今回の民主党代表選挙は、岡田克也、前原誠司、仙谷由人など反小沢の代表候補がこぞって菅支持を表明した。これは短期決戦を小沢に仕掛けられて、態勢が整わないのに加えて、参院選を敗北させた首相になりたくないという逡巡(しゅんじゅん)があるからだ。全員が、事実上「脱小沢」を条件に挙げて「親小沢」の菅を押す、という皮肉な図式が成り立った。近ごろの政治家は、国家危急の時にも打算・計算が働くらしい。しかし結果的には、マスコミは菅陣営を「脱小沢」または「小沢包囲網」の印象で報じており、狙いは成功している。菅自身も「幹事長も国民の不信を招いたことで、少なくともしばらくは静かにしていただいた方がいい」と述べているが、これは語るに落ちた話だ。あくまで「しばらく静かに」なのである。菅は「小沢に会おうとしても、会えない」と述べているが、両者にとって「会わない」のが正解なのだ。
一方の小沢にとってみれば、政治とカネと普天間大失政で「小・鳩体制」を崩壊させたうえに、自分がしゃしゃり出ては、せっかくの「辞任効果」がなくなる。ここは本格候補を立てて戦う場面でない、ことは誰にでも分かる。海江田万里や原口一博などを立てて、党を2分する戦いを展開する場面ではない。むしろ両者は温存しなければならないときだ。そこで考えついたのが“当て馬”候補の擁立だ。小沢の側近三井辨雄(わきお)をして擁立せしめたのが樽床なのだ。それも小沢グループが全力を挙げて投票するのではなく、自主投票というのだから、底が割れている。こうして民主党代表選挙は、血で血を洗う分裂選挙を回避しながらも、無投票で菅選出という民主主義政党としてあるまじき事態を、表面上回避できた。
加えて、「脱小沢」もマスコミ・有権者には印象付けられる結果となった。この絵を描いたのは誰かを推察すれば、明らかに小沢一郎の影がちらつく、と見なければなるまい。
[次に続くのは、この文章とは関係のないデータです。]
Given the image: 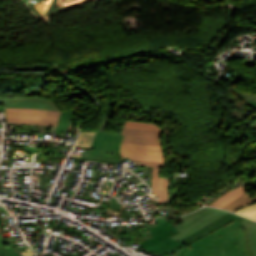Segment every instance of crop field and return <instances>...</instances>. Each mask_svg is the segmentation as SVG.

小沢は当分「死んだふり」をしながら、9月の本格代表選挙にむけて、牙を磨く姿勢をちらつかせて、菅をけん制するのだろう。しかし、いったん政権を取った菅は、田中角栄の院政を何とか抜け出そうとした首相・中曽根康弘とそっくり同じ立場となる。中曽根は、田中の脳梗塞でくびきを逃れたが、いかに「小沢切り」をするか、また出来るかが焦点となる。形の上では整った「小沢包囲網」を、人事や政策で具体化し、小沢封じ込めを達成できるかどうかだ。小沢にしてみれば、「死んだふり」が「そのまま死亡」につながりかねない局面でもある。過去の軌跡から言って、今後野党との政界再編の動きを含めた行動も、選択肢に入れると見ておいた方がよい。